Dataset records:

****

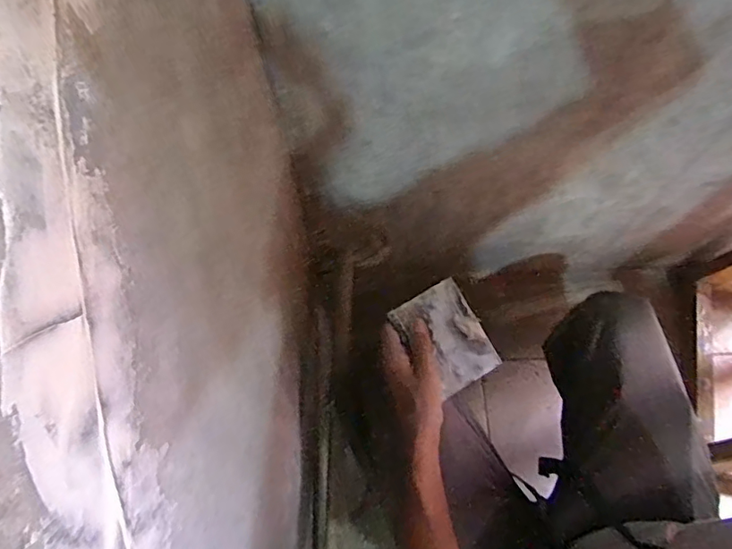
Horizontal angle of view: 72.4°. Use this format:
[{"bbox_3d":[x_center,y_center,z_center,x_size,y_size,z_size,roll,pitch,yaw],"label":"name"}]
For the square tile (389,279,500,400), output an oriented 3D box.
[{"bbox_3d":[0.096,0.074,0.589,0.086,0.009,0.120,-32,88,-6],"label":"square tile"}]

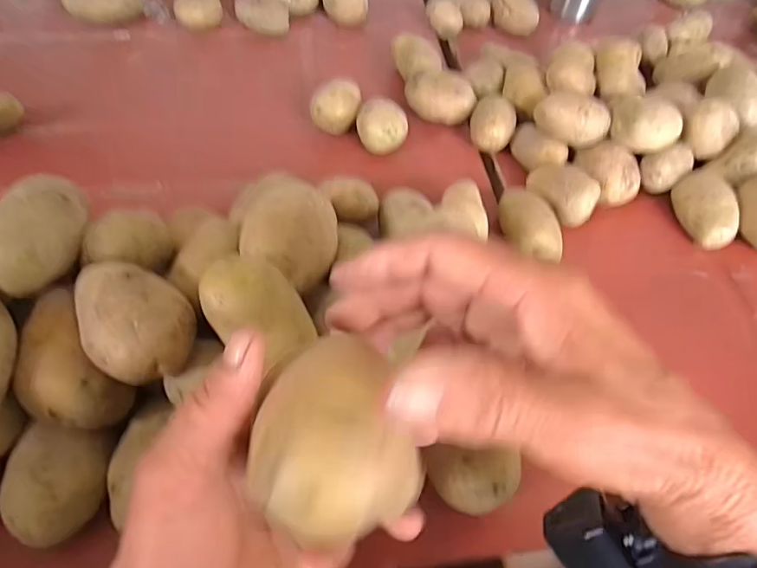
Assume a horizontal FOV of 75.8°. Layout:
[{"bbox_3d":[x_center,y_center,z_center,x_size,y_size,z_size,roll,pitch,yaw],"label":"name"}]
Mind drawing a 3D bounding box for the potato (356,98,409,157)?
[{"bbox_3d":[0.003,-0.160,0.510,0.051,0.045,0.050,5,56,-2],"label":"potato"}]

****

Starting at the line that contains "Assume a horizontal", write out every line through the end of the entries, exactly and with nothing added.

Exercise answer:
Assume a horizontal FOV of 75.8°. Layout:
[{"bbox_3d":[x_center,y_center,z_center,x_size,y_size,z_size,roll,pitch,yaw],"label":"name"}]
Mind drawing a 3D bounding box for the potato (356,98,409,157)?
[{"bbox_3d":[0.003,-0.160,0.510,0.051,0.045,0.050,5,56,-2],"label":"potato"}]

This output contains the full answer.